What the exercise asks:
Only the stretch below from the line holding "index pip: (703, 655)" through the line holding "pinky mcp: (239, 573)" should be restated, word for word and with both ends included; pictures stay out.

Entries supplied:
========
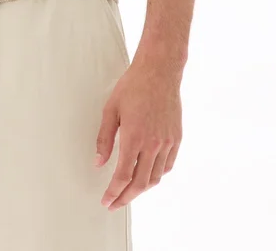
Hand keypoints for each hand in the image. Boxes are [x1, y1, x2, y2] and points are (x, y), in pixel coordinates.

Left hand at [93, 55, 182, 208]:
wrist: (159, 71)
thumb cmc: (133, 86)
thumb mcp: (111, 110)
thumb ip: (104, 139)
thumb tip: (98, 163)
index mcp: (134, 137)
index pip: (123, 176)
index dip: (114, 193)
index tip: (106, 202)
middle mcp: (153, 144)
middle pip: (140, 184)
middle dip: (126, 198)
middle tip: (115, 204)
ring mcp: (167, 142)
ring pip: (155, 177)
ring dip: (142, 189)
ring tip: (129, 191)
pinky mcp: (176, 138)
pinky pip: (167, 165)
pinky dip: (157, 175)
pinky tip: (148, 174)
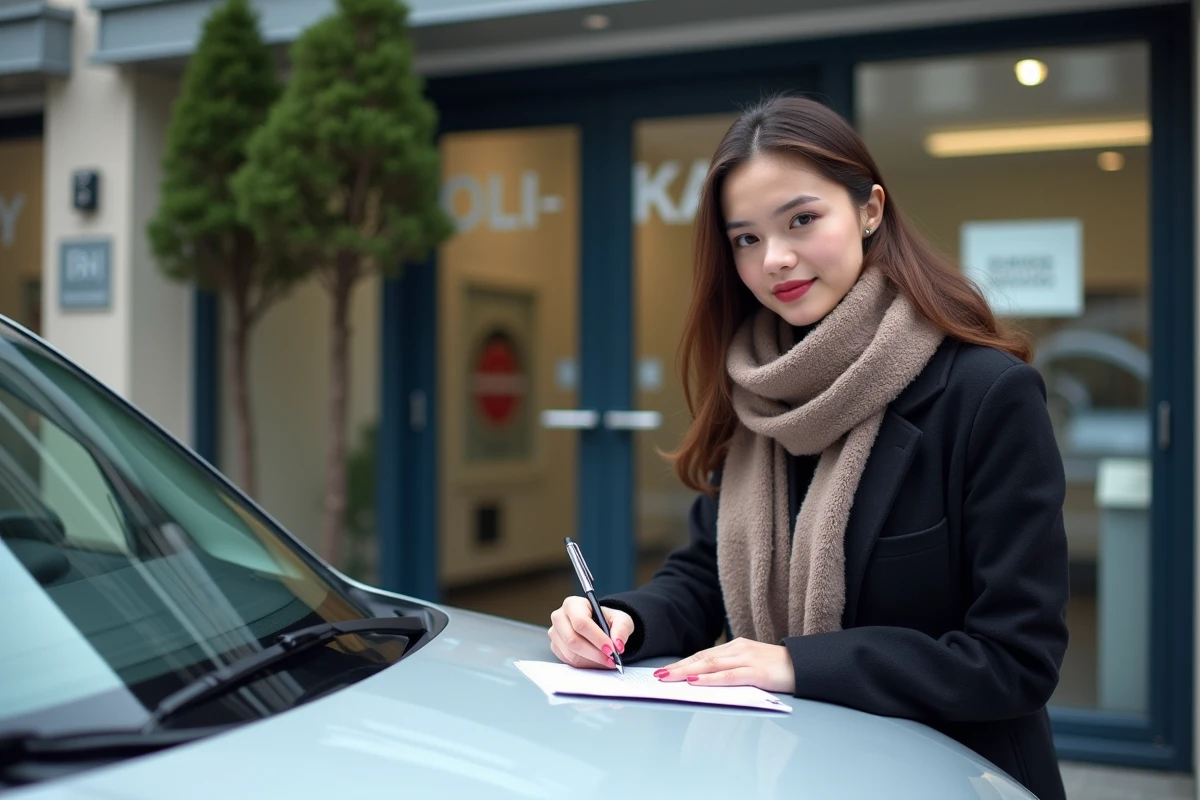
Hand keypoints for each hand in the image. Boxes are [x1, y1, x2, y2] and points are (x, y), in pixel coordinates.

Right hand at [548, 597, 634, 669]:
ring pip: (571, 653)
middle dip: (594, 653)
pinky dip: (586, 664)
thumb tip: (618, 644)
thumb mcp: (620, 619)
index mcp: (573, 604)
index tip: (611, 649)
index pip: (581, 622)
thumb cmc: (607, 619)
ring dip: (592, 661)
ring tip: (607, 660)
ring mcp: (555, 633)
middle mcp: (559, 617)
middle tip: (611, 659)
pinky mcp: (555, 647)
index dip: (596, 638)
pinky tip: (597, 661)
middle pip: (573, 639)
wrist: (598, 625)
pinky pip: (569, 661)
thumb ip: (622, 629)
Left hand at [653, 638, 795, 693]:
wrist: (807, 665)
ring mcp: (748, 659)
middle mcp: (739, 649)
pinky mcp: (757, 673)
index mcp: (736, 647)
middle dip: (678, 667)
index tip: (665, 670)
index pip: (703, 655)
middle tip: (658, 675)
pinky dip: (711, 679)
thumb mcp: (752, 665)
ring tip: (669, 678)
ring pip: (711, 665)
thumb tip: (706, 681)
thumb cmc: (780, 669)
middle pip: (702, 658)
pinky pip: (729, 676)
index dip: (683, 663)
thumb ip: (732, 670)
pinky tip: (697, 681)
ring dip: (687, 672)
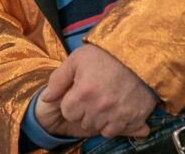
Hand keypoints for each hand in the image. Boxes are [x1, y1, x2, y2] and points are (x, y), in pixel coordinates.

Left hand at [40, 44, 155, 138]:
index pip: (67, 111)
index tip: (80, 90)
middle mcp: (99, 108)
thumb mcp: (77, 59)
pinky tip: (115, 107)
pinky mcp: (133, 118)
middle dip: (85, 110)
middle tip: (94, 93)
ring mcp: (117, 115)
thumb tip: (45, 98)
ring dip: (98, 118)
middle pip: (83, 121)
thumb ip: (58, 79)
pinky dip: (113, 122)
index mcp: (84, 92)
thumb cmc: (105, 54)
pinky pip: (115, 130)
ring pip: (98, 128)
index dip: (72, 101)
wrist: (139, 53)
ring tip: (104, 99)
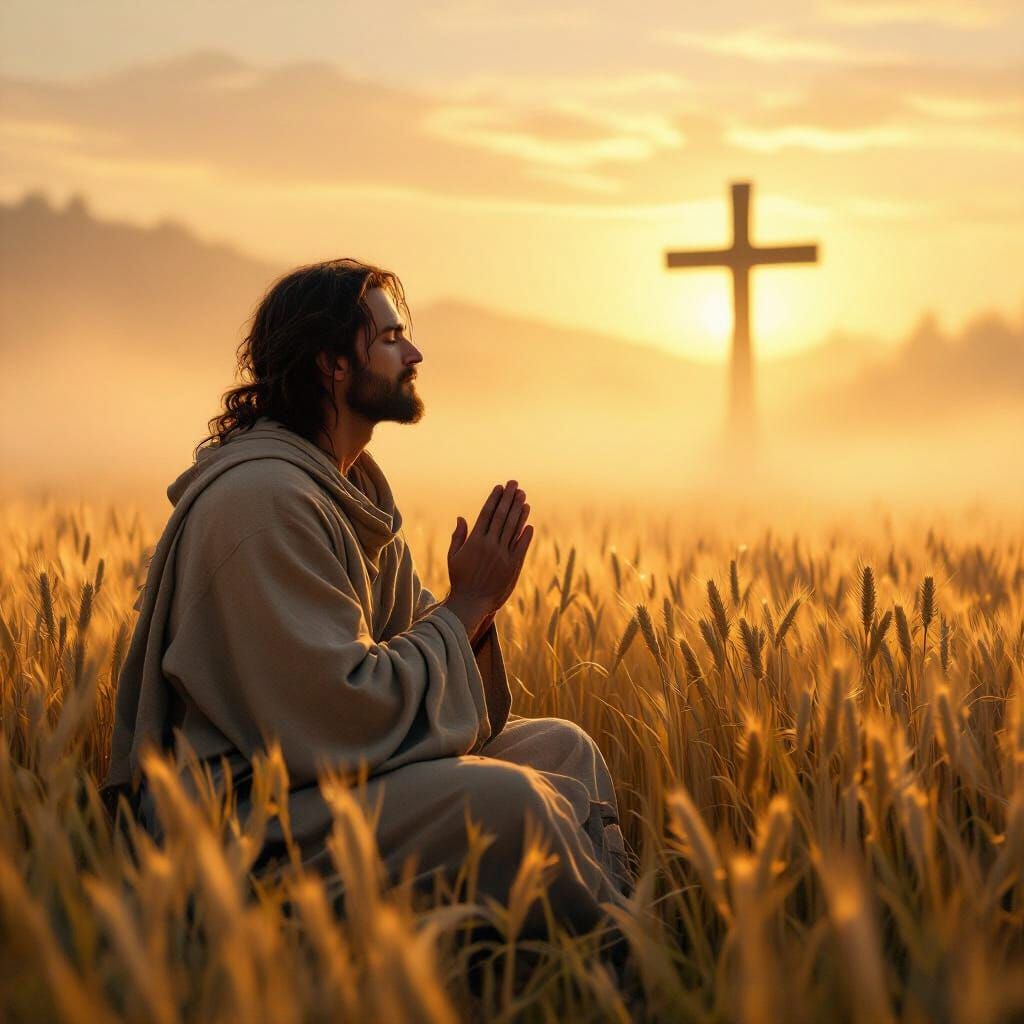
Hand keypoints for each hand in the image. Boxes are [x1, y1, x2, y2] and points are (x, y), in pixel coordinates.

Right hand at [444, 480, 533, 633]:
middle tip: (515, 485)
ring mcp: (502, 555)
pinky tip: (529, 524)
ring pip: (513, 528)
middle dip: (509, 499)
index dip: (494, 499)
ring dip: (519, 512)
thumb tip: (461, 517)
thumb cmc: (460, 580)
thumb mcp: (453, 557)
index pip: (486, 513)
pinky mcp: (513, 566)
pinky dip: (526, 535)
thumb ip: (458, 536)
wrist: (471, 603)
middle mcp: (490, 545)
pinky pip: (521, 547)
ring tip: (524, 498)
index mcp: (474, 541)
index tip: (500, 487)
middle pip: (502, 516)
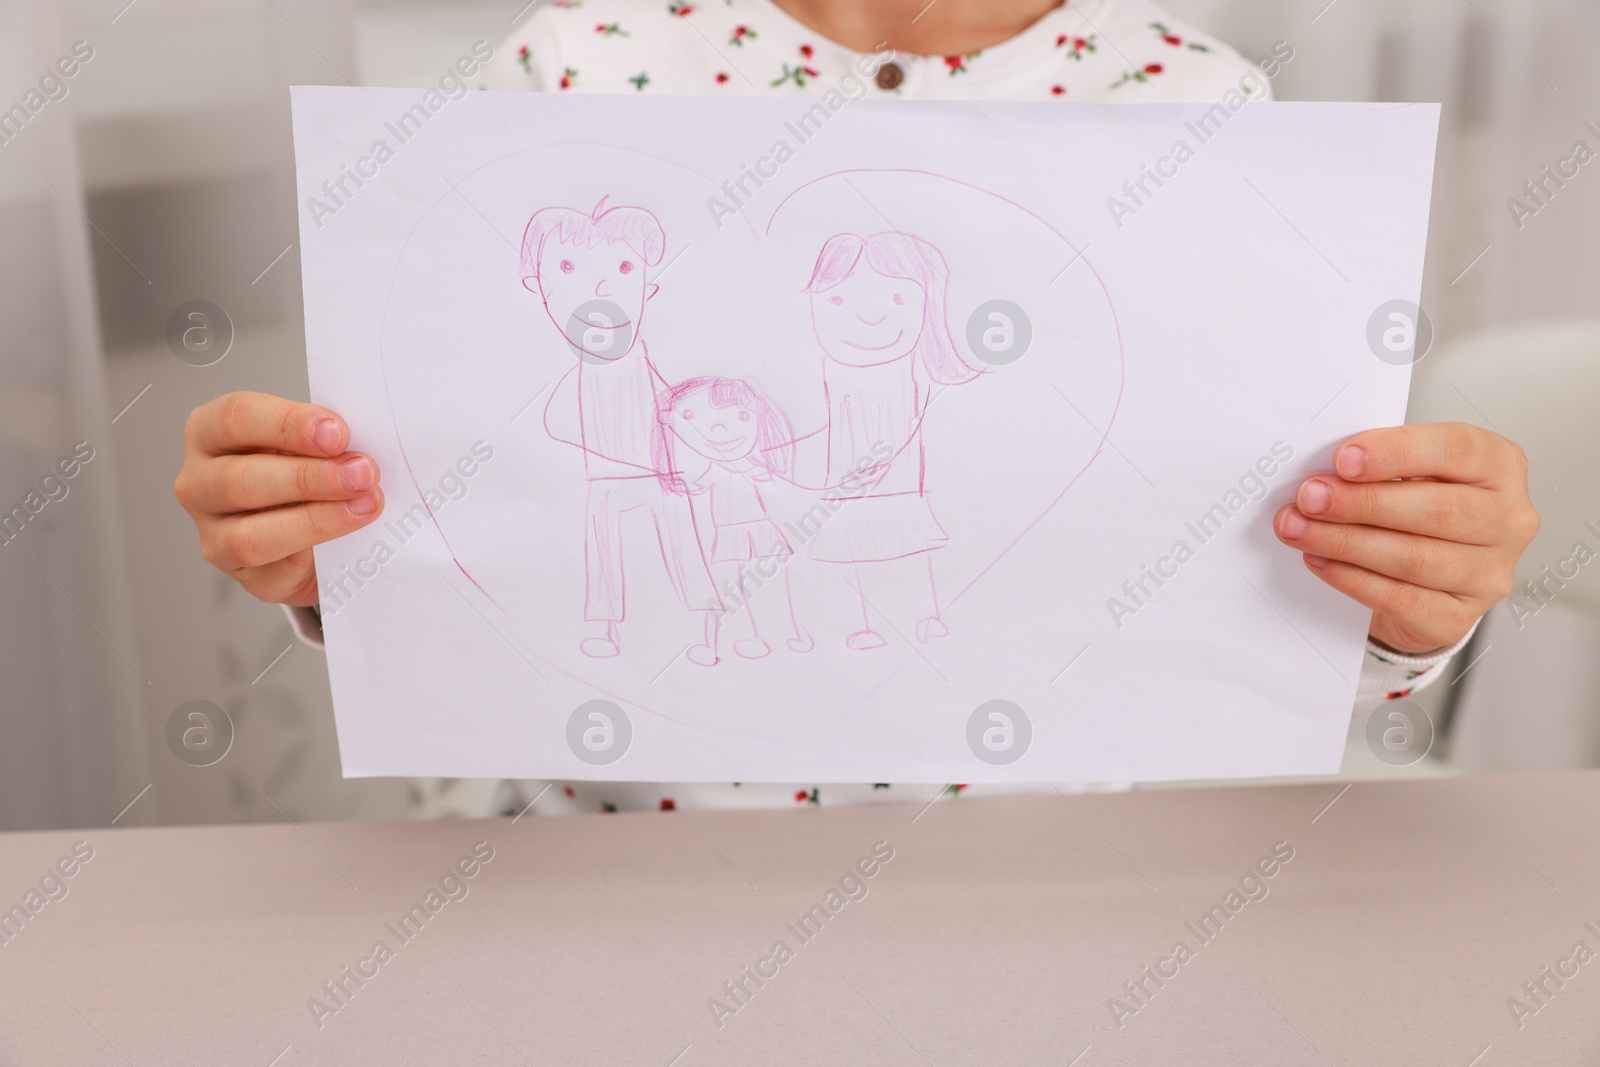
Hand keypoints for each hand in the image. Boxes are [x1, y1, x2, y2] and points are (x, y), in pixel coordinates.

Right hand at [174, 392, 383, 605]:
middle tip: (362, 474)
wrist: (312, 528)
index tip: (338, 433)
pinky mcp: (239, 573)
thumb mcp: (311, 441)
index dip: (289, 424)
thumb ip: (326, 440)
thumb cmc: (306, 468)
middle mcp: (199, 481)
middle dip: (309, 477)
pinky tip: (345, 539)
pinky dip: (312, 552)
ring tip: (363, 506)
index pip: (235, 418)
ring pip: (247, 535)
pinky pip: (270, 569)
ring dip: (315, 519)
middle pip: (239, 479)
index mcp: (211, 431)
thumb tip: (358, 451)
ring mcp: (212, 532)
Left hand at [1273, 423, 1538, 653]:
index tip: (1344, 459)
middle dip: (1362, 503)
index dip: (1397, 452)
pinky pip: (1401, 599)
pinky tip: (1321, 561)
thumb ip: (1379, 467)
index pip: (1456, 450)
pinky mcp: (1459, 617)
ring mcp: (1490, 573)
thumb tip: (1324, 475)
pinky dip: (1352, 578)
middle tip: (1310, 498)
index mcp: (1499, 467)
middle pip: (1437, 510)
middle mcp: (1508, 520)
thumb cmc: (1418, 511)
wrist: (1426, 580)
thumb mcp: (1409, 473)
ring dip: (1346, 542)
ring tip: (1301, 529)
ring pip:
========
Problem solution:
index pip: (703, 655)
middle tip: (658, 675)
pinky dip: (711, 679)
thumb mcp: (752, 665)
ring tip: (669, 678)
ring pip: (711, 665)
thumb tip: (706, 681)
thumb cmc: (780, 669)
middle pip: (702, 658)
pinky pip: (729, 676)
index dip: (683, 663)
thumb ip: (732, 670)
pinky tip: (697, 681)
ring dip: (687, 672)
Hand keypoints for each hand in the image. Boxes are [x1, y1, x2, y2] and points are (x, y), in pixel coordinates.

Left hand at [40, 44, 155, 138]:
index pip: (67, 111)
index tip: (80, 90)
middle mcp: (99, 108)
thumb mcp: (77, 59)
pinky tip: (115, 107)
pinky mcp: (133, 118)
middle dip: (85, 110)
middle tip: (94, 93)
ring mcp: (117, 115)
thumb tip: (45, 98)
ring dip: (98, 118)
middle pip: (83, 121)
thumb ip: (58, 79)
pinky dip: (113, 122)
index mcp: (84, 92)
thumb cmc: (105, 54)
pinky pip: (115, 130)
ring pip: (98, 128)
index dip: (72, 101)
wrist: (139, 53)
ring tip: (104, 99)
Hand keypoints for each hand in the image. Boxes are [x1, y1, x2, y2] and points are (x, y), in pixel coordinates.

Right hand at [444, 480, 533, 633]:
middle tip: (515, 485)
ring mcp: (502, 555)
pinky tip: (529, 524)
ring pip: (513, 528)
middle dip: (509, 499)
index dip: (494, 499)
ring dip: (519, 512)
thumb tip: (461, 517)
thumb cmc: (460, 580)
thumb mcp: (453, 557)
index pip: (486, 513)
pinky mcp: (513, 566)
pinky dip: (526, 535)
thumb ip: (458, 536)
wrist: (471, 603)
middle mcp: (490, 545)
pinky pip: (521, 547)
ring tip: (524, 498)
index mcp: (474, 541)
index tip: (500, 487)
middle pip: (502, 516)
Hand keypoints for each hand in the image. Boxes are [x1, y1, x2, y2] and points are (x, y), in pixel coordinates.

Right hand at [174, 392, 383, 605]:
middle tip: (362, 474)
wrist: (312, 528)
index tip: (338, 433)
pinky mcp: (239, 573)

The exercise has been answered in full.